EXERCISE AIM:
Transcribe the records that follow in their entirety, omitting any pictures.

Lens and sensor parameters:
※
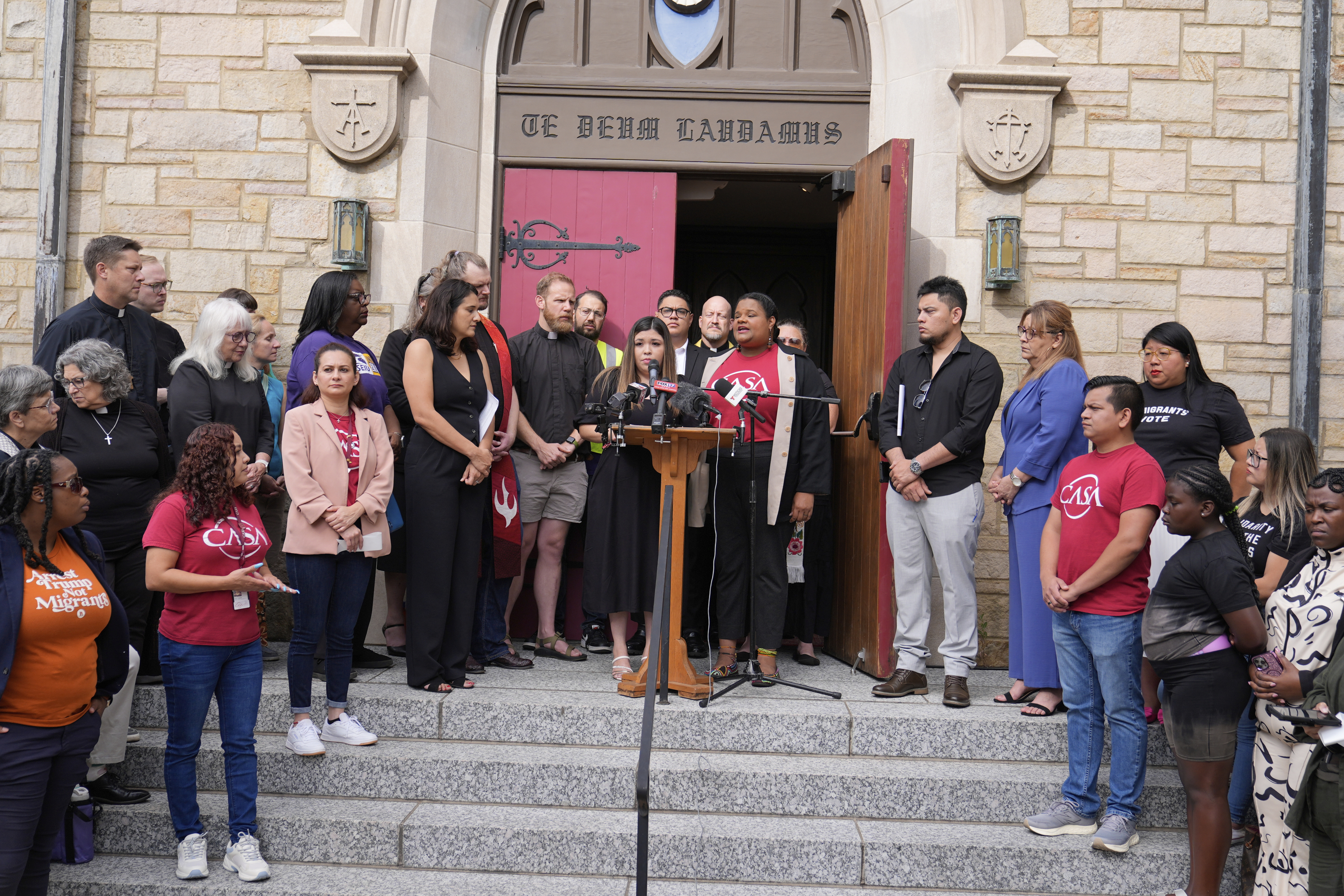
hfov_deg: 51.9
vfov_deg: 35.9
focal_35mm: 37
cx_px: 672
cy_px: 448
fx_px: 1381
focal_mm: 37
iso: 400
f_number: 3.2
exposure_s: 1/2000
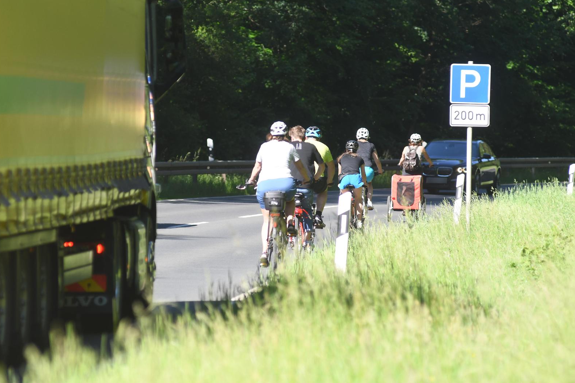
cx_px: 297
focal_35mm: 336
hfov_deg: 6.1
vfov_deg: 4.1
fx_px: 5366
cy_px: 172
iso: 400
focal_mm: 185
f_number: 4.5
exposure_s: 1/1250
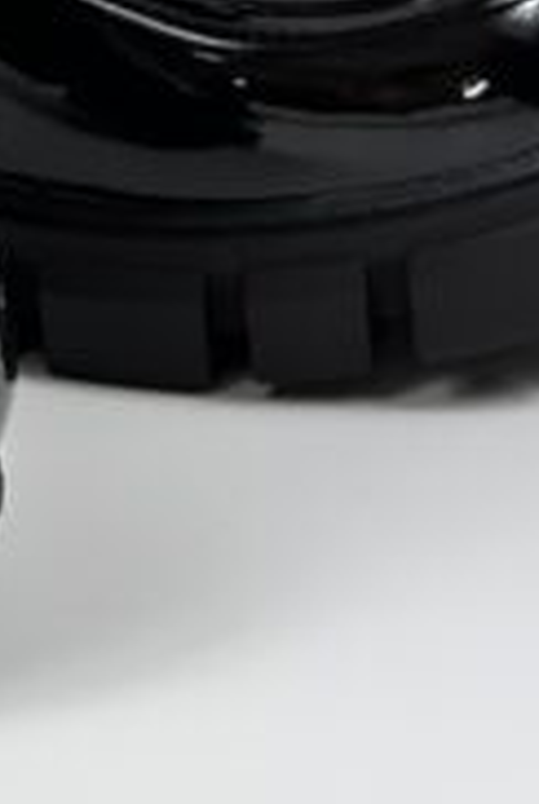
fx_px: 4899
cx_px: -459
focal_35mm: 219
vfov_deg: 9.0
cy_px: -645
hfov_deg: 6.2
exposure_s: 1/880
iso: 80
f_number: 1.78
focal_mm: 6.86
※
RESPONSE AREA:
hfov_deg: 51.9
vfov_deg: 35.9
focal_35mm: 37
cx_px: 672
cy_px: 448
fx_px: 1381
focal_mm: 37
iso: 400
f_number: 3.2
exposure_s: 1/2000
cx_px: 297
focal_35mm: 336
hfov_deg: 6.1
vfov_deg: 4.1
fx_px: 5366
cy_px: 172
iso: 400
focal_mm: 185
f_number: 4.5
exposure_s: 1/1250
fx_px: 4899
cx_px: -459
focal_35mm: 219
vfov_deg: 9.0
cy_px: -645
hfov_deg: 6.2
exposure_s: 1/880
iso: 80
f_number: 1.78
focal_mm: 6.86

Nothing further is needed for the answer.